It's a call to ban cell phone use while driving.
The National Safety Council says it's a dangerous practice that leads to an increased risk for car crashes and fatalities.
Studies have found nearly 3,000 deaths, and 12,000 injuries each year are caused by cell phone use while driving. So now the safety group is advocating a total ban of the device, while traveling on the road.
Most people are guilty of it.
"Both texting and calling actually," Motorist Bryan Williams said.
Whether it be sending off a few messages while waiting for the light to turn green, or returning a few phone calls while on the road.
It's a technology many of us now depend on, and some feel is driving motorists to distraction.
"When I'm texting, yeah, you'll look up and cars you don't remember being by you are there," Williams said. "It's just not safe because you're not completely paying attention to what's going on."

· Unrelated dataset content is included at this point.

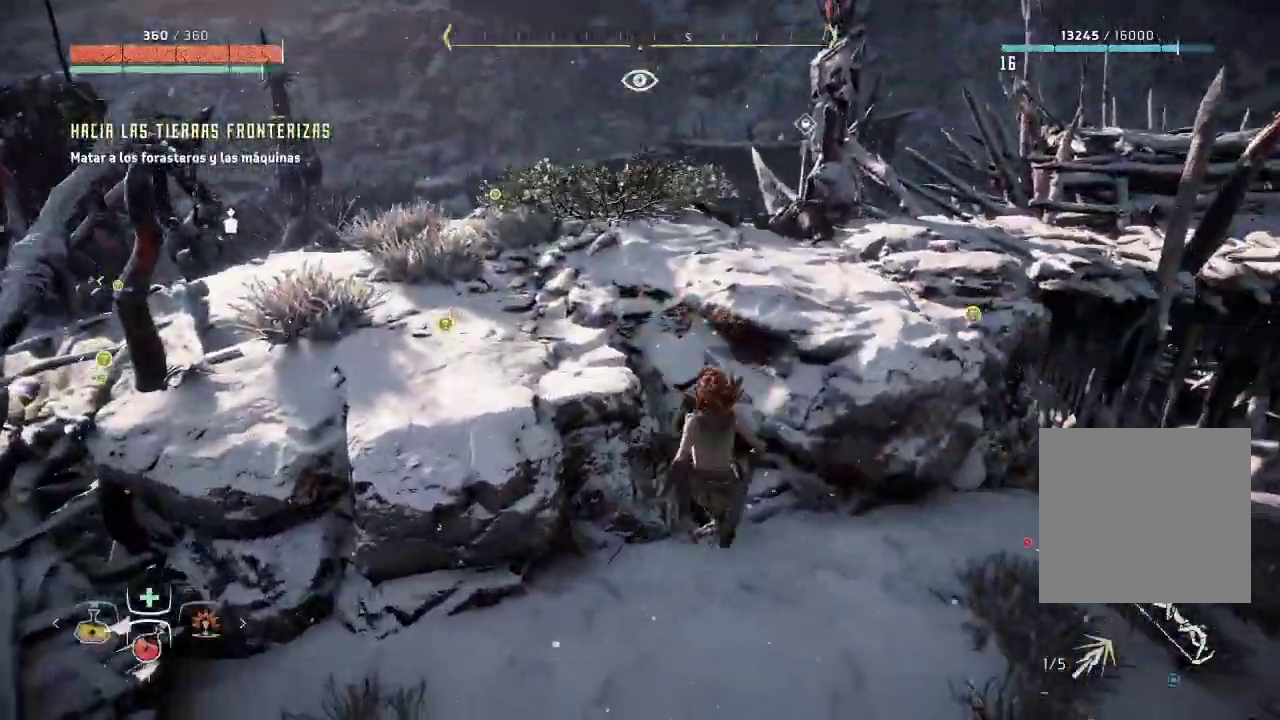
{"buttons": [], "left_stick": "up", "right_stick": "right", "events": [[83, "A", "down"], [167, "A", "up"], [400, "right_stick", "right"]]}
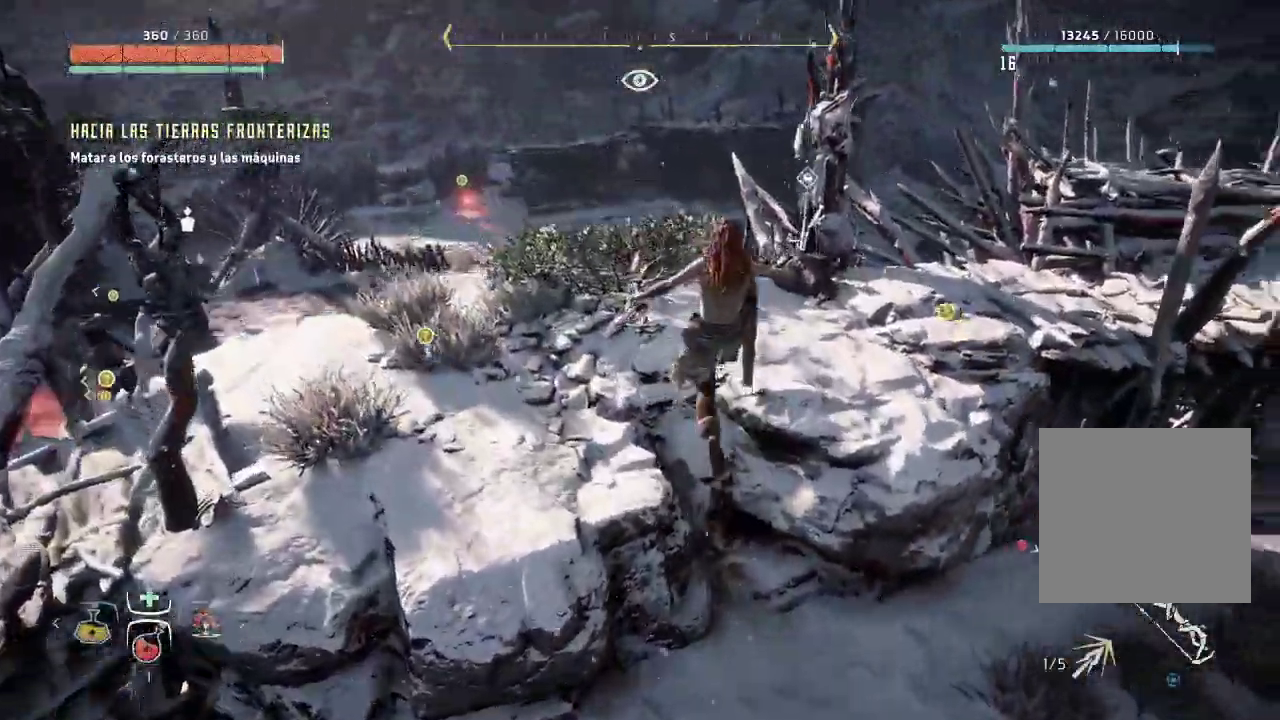
{"buttons": [], "left_stick": "up-right", "right_stick": "center", "events": [[17, "left_stick", "up-right"], [167, "right_stick", "center"]]}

That's why safety groups, like the National Safety Council, are now pushing for a complete ban of cell phone use while driving.
"I think any of us who have driven have experienced the situation where you follow a person using a cell phone and witness their driving behavior is not up to standard," Quinn Brackett with the Texas Transportation Institute said.
Brackett says they've conducted their own simulator studies; where they've asked people to drive or attempt to drive a certain simulator course. Once without a phone, then while chatting it up on the phone and texting.
The results aren't to surprising.
"We found that it increased the risk of distraction and the likelihood of making an error while driving," Brackett said. "If you're going to use them it's much better to pull over and park on the side of the road to use it."
But for motorists like Skip Dent, who says he does most his business by phone while driving to his next job, the idea of pulling over each time he gets a call just doesn't have a ring to it.
"I feel like you're a target sitting on the shoulder," Dent said as his cell phone begins to ring. "There you go, see but I'm not driving. Hello?"
Currently no state bans the complete use of cell phones while driving, but six states have imposed tougher cell phones rules.
California, Connecticut, New Jersey, New York, Utah and Washington, and the District of Columbia only allow hands-free devices to be used when behind the wheel.